The European associations of publishers seek to include elements of the “input”, that is, to establish the conditions that must be met by those who use Generative Artificial Intelligence, the transparency requirements that the digital economy sector must observe. “But we have not achieved it yet,” acknowledges Nehm, who hopes that elements like these can be included during Spain’s temporary presidency of the European Council.
“The editors have made an effort to come up with arguments to include these aspects in the new directive. Regardless of whether we manage to have them considered in the final text or not, the mental and coalition exercise that has been generated in the face of the laws that are coming will be important,” explained Nehm.
And a new opportunity is not far away. In 2026, a review of the Intellectual Property Directive must take place by legal mandate.

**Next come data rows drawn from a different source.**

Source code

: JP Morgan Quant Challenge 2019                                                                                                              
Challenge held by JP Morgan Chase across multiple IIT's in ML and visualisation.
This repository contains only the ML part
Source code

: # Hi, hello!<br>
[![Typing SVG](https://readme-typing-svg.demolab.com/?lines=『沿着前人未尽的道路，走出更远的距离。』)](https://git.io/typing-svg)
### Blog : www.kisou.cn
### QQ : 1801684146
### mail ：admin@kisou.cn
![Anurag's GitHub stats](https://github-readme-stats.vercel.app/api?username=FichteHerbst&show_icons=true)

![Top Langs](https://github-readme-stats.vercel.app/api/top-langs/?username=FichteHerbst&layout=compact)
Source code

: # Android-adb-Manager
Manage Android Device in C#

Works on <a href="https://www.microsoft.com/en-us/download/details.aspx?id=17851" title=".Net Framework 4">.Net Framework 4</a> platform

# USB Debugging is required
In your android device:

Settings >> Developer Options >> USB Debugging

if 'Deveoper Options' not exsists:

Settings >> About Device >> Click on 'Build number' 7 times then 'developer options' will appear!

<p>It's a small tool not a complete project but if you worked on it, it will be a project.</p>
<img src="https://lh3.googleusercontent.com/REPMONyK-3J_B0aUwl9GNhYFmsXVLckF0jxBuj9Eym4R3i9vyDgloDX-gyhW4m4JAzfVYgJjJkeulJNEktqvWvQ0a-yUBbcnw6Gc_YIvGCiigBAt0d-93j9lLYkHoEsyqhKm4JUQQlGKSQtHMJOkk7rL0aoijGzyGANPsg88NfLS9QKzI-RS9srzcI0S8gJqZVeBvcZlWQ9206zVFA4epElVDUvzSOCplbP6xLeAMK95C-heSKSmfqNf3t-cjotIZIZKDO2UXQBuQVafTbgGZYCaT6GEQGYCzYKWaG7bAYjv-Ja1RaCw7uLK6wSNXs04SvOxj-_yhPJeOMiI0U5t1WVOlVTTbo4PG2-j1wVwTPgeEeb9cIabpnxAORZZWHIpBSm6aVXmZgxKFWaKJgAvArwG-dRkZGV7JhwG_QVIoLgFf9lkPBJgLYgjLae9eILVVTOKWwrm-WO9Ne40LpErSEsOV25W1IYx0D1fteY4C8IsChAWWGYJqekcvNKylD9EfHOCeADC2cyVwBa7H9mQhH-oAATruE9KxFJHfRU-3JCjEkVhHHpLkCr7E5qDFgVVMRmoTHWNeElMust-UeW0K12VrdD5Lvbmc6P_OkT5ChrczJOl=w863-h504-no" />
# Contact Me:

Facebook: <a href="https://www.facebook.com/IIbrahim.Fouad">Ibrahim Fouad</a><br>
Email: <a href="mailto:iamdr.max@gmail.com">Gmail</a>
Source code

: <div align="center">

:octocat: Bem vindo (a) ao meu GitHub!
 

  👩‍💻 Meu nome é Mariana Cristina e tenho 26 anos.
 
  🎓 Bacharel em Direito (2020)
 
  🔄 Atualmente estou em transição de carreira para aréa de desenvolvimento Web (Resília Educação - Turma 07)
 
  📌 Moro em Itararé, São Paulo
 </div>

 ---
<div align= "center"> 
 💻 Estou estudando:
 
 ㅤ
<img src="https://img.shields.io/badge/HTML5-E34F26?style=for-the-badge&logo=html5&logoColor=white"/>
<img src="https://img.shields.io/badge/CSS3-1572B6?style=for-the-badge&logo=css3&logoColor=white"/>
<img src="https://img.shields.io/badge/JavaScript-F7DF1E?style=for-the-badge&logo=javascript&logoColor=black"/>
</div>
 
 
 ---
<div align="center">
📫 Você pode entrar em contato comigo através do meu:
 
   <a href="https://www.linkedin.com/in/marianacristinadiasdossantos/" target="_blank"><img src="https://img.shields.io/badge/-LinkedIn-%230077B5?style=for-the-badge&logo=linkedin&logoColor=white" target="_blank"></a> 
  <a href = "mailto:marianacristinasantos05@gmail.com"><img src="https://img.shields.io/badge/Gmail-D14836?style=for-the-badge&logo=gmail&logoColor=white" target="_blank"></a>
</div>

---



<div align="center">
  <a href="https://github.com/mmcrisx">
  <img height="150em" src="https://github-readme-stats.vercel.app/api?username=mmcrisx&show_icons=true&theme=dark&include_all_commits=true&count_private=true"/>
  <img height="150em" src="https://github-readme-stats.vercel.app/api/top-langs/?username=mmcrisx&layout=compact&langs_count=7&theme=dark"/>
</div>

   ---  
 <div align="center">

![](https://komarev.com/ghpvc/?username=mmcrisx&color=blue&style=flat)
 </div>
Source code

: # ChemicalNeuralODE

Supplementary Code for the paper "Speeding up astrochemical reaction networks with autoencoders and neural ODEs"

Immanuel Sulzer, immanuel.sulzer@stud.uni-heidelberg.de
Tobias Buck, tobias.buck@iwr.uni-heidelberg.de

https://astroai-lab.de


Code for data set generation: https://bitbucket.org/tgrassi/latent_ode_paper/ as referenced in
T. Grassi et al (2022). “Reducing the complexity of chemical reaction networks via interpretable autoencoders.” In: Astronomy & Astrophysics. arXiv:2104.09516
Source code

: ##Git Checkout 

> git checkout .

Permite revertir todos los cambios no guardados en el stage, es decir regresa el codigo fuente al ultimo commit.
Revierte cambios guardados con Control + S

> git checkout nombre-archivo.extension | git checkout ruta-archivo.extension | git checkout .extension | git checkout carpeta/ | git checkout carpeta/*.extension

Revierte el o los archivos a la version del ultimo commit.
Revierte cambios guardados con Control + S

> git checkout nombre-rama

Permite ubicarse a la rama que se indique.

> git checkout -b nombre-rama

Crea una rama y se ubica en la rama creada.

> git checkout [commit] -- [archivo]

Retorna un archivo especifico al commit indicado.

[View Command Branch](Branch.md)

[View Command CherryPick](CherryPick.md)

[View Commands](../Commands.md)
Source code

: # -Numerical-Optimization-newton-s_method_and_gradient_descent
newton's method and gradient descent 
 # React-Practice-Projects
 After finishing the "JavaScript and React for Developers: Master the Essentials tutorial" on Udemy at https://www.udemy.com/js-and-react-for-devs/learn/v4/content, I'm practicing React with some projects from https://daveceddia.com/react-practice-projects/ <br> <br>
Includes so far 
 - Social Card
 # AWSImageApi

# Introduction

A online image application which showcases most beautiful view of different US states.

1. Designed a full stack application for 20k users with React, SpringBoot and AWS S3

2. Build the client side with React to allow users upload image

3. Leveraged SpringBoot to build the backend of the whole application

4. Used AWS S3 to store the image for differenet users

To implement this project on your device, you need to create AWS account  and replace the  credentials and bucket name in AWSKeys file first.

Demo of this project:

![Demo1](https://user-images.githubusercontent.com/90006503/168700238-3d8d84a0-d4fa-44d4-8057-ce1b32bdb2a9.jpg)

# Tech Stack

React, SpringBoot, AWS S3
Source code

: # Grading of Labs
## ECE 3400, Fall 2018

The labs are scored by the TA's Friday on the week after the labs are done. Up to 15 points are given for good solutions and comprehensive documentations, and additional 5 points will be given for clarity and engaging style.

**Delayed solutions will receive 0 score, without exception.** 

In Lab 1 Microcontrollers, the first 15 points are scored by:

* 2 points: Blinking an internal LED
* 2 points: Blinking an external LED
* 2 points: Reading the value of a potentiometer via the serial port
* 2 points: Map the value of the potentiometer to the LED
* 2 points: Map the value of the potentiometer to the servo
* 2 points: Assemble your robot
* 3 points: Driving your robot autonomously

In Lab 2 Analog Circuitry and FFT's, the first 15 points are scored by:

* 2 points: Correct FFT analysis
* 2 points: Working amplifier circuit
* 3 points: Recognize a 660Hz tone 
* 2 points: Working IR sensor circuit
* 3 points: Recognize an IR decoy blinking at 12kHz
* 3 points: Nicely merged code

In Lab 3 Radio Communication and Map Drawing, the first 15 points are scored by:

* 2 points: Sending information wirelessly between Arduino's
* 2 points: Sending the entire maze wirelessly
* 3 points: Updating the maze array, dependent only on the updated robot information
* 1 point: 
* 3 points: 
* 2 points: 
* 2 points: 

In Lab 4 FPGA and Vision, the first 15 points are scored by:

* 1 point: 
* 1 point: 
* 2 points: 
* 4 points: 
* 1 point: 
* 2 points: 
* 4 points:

Neither Europe nor Australia nor Canada alone can achieve the legal changes that allow media sustainability. “We need to unite and we need action from Hispanic and Brazilian society,” Nehm said. Together, he expressed, we form the largest group of countries with democratic culture left in the world, beyond political ups and downs. “It is the region that contains the values of freedom, which are the basis for the free press and for its economic viability to function.” The Latin American media must “roll up their sleeves,” he said, and work hard to achieve better conditions that allow their long-term functioning.
Negotiate together
Technology platforms, says Nehm, have acted to divide publishers, who have not joined forces to improve their negotiating capacity.
He therefore proposes that the media strengthen their organizations, associations, federations and that as a group they negotiate better conditions with the big technology companies that enrich themselves with the journalistic work of others.
“The ideal is to achieve mandatory management company status,” says Nehm. That is, joint negotiation is mandatory. This implies something that is still difficult to achieve: that the media give up their freedom to negotiate individually. “That is still a very slow process,” he accepted. But he hopes that media organizations, including those of journalists, will negotiate with the legislatures and governments of their countries or regions to promote laws that achieve justice in this field.
Nehm told a recent case that he knew about: entrepreneurs in the South American energy field went to a small European company that develops Artificial Intelligence. They were looking for an automatic system that reviews what is published in the US, Europe and Asia about the hydrocarbon market, in the media and in scientific research. And that this becomes a report that allows the company to permanently analyze the conditions of that market.
That is, normally, the work that companies’ communication and monitoring offices did, for which they required a large number of people, who delivered weekly reports. This Artificial Intelligence is capable of “scanning” all that information worldwide and issuing reports every 10 minutes.
But for this AI to work, it requires that there first be that reliable, verified and contrasted information, which is what the specialized media produces.